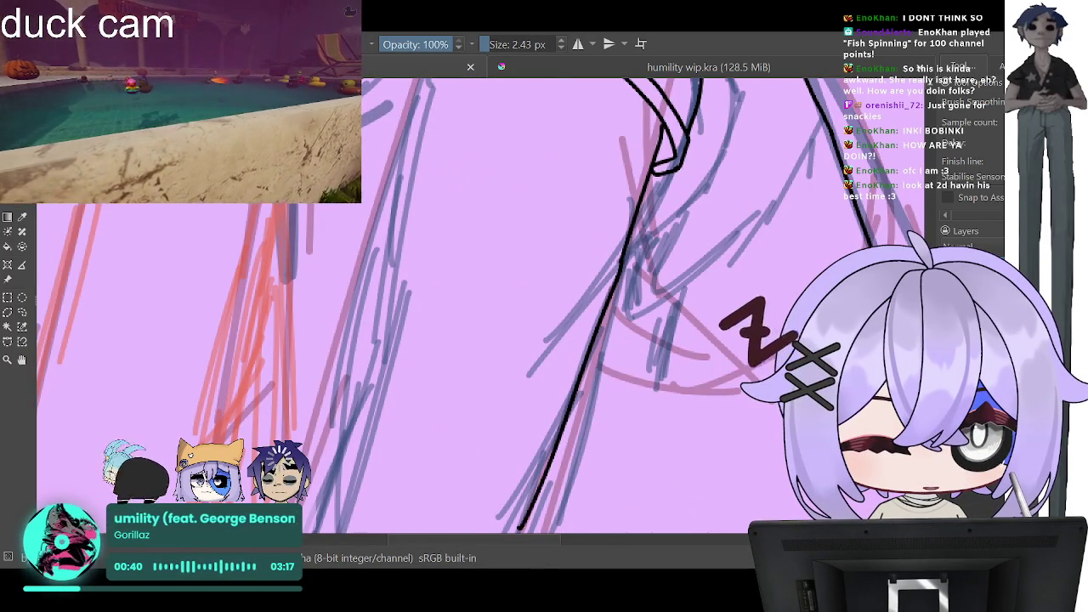
Step: Continue the black arm line and extend the inner line down the torso side
key(minus)
key(minus)
key(minus)
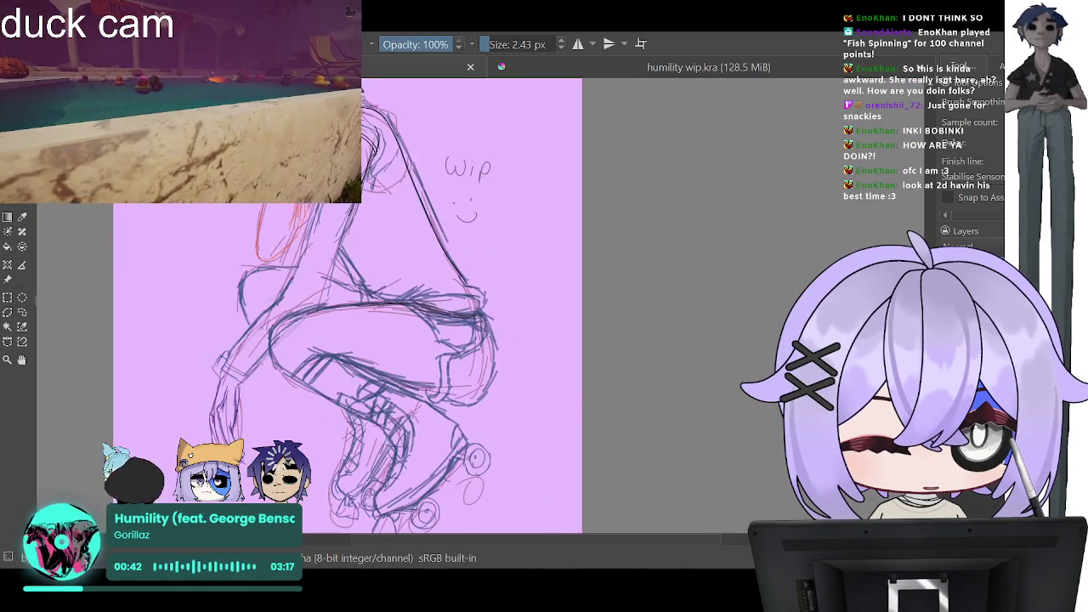
key(plus)
key(plus)
key(plus)
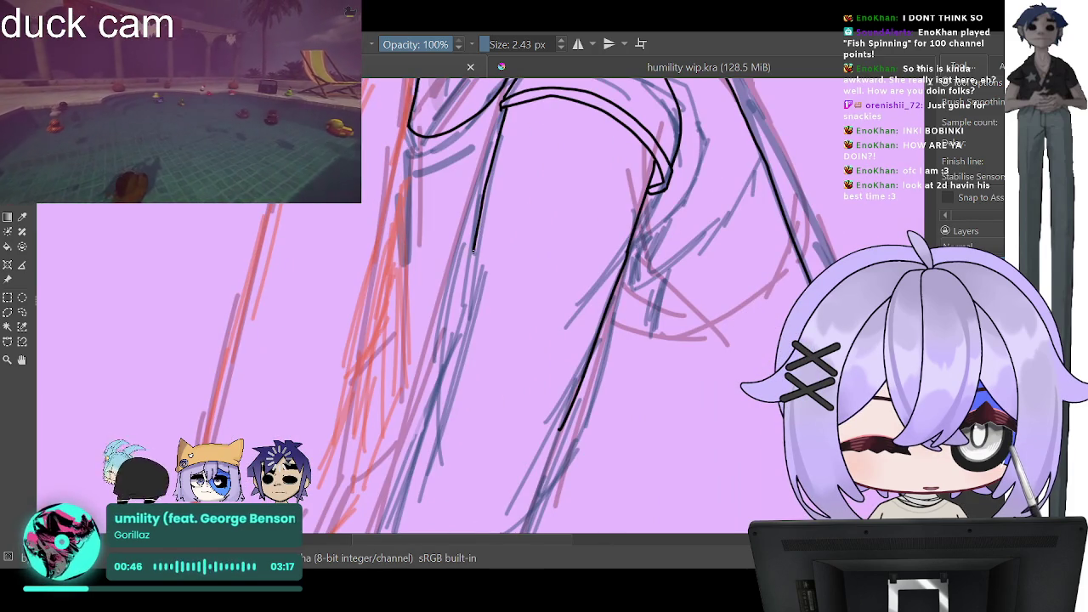
drag(473, 250, 391, 513)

§ YOUR OBJECTIVE: Please print each entry exactly as given and keep pictures out of it.

§ EXERCISE RESPONSE:
Step: Continue the black arm line and extend the inner line down the torso side
key(minus)
key(minus)
key(minus)
key(plus)
key(plus)
key(plus)
drag(473, 250, 391, 513)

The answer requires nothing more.